EXERCISE TASKS.
**A)** In the forum thread about moving from an XC bike to a trail bike, what frame size is the Commencal Meta TR 29 that the poster plans to test?
**B)** Continue the forum thread about moving from an XC bike to a trail bike from the point where it stops.

TEXT EXCERPT.
- - - - - - -
# XC to trail/all mountain bike. Geometry help....Commencal or Santa Cruz ????



## camp23 (Oct 23, 2021)

Hi All,
I'm finally upgrading from my 2013 Specialized Carve expert 29er. I have decided to go full suspension and want to get more into trail riding.
I'm 5'9, 31" inseam.
I have two local bike I have my eye on....
2020 Santa Cruz 5010 alloy 27.5 (M)
2021 Commencal Meta TR 29 (L)
I took the SC for a ride today and was surprised at the difference in a modern all mtn bike vs my 8yr old full xc bike. The bike felt short with wild headtube angles. I felt comfortable just a different riding experience. Later this week I will test the Commencal, I heard they are longer bikes and it is an L frame instead of the SC M.
Anyone have experience with these ?

Anyone else come from full XC bike ? What frame geometry worked best coming from the XC style bikes ?


----------



## Loll (May 2, 2006)
- - - - - - -
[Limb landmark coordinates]

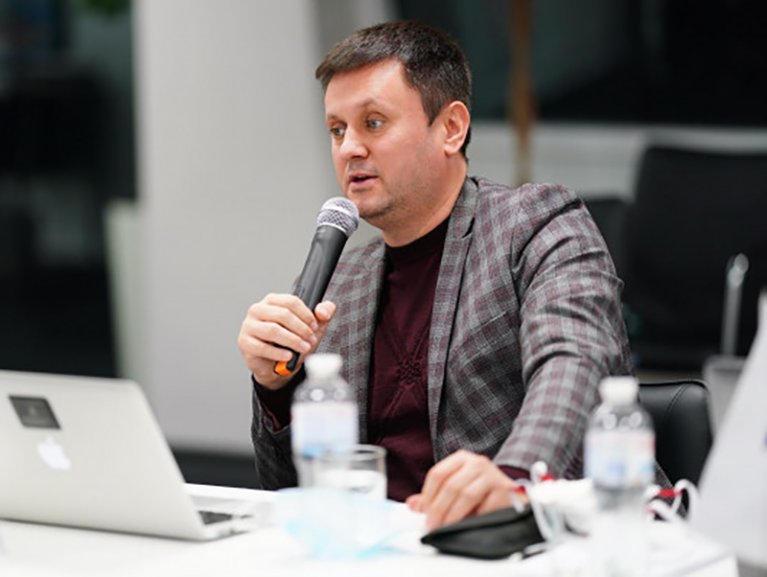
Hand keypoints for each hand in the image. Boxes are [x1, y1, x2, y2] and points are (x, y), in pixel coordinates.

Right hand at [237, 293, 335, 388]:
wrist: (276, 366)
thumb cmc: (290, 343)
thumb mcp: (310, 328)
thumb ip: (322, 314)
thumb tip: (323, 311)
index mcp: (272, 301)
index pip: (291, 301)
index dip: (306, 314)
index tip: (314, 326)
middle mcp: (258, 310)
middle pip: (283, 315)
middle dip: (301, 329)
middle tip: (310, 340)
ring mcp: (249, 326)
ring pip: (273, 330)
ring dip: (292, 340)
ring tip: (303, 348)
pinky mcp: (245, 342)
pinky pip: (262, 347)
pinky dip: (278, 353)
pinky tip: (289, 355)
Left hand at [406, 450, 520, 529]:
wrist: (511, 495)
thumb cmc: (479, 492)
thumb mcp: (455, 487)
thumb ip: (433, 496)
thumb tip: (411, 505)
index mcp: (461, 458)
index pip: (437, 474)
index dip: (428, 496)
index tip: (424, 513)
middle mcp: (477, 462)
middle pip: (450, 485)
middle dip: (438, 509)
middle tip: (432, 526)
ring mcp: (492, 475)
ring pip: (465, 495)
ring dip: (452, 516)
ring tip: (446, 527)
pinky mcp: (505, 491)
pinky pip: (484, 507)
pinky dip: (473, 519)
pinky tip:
- - - - - - -
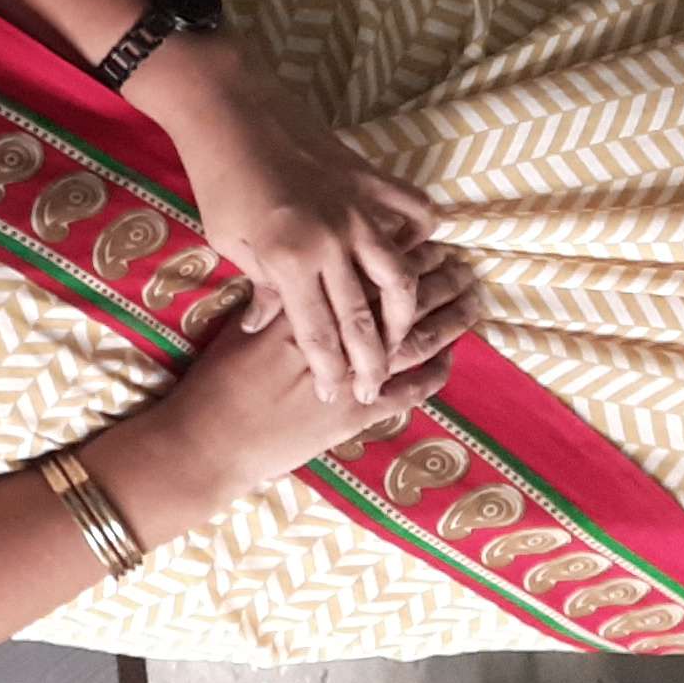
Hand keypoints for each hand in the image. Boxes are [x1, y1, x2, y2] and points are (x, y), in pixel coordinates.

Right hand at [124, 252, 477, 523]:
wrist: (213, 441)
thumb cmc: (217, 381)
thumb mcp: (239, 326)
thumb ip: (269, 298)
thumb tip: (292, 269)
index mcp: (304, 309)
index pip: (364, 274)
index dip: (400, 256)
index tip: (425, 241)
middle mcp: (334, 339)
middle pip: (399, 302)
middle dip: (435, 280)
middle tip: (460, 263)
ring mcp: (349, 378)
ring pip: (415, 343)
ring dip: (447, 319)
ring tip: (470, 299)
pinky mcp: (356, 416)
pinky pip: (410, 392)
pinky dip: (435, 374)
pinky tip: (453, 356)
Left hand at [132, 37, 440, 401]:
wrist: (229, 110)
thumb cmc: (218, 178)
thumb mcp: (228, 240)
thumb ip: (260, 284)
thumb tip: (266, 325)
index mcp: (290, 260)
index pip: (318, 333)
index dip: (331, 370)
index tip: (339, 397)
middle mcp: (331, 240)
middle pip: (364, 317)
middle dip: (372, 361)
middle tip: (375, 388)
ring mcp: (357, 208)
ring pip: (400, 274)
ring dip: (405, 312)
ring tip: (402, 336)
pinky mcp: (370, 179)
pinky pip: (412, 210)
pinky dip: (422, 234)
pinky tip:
- - - - - - -
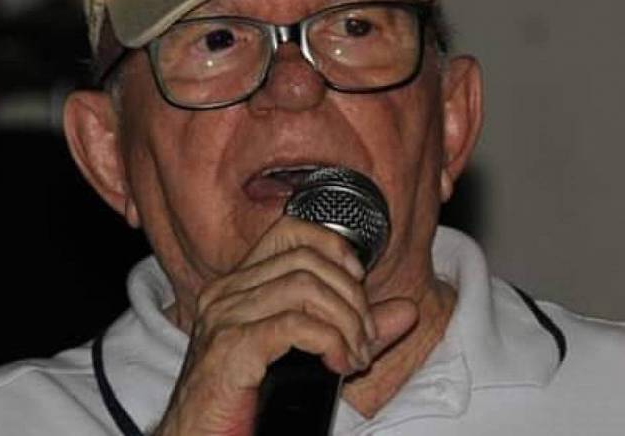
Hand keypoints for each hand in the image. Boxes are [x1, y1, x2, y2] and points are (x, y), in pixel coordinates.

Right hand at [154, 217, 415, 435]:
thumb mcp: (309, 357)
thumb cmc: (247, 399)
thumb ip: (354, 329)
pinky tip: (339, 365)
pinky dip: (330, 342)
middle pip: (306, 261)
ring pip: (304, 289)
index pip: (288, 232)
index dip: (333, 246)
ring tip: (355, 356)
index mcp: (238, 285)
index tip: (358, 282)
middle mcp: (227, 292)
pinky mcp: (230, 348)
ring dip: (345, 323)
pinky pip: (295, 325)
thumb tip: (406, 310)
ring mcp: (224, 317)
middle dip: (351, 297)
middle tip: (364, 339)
- - - - - - -
ANSWERS FOR THIS EXERCISE.
**A)** Large (L).

**B)**
Note the 5010 is more like a bmx bike for some people. It jumps and manual just like one too. Many use it to shoot videos that you see online, the 50 to 01 crew for one.


----------



## camp23 (Oct 23, 2021)

Loll said:


> Note the 5010 is more like a bmx bike for some people. It jumps and manual just like one too. Many use it to shoot videos that you see online, the 50 to 01 crew for one.


I agree it’s bmx like. I like that feeling on the trails but was wondering how that would
Translate when I take it for a 30-40km flat road with my wife ?


----------



## Loll (May 2, 2006)

i dont own one, but know people that race xc on it just fine. They are junior riders though.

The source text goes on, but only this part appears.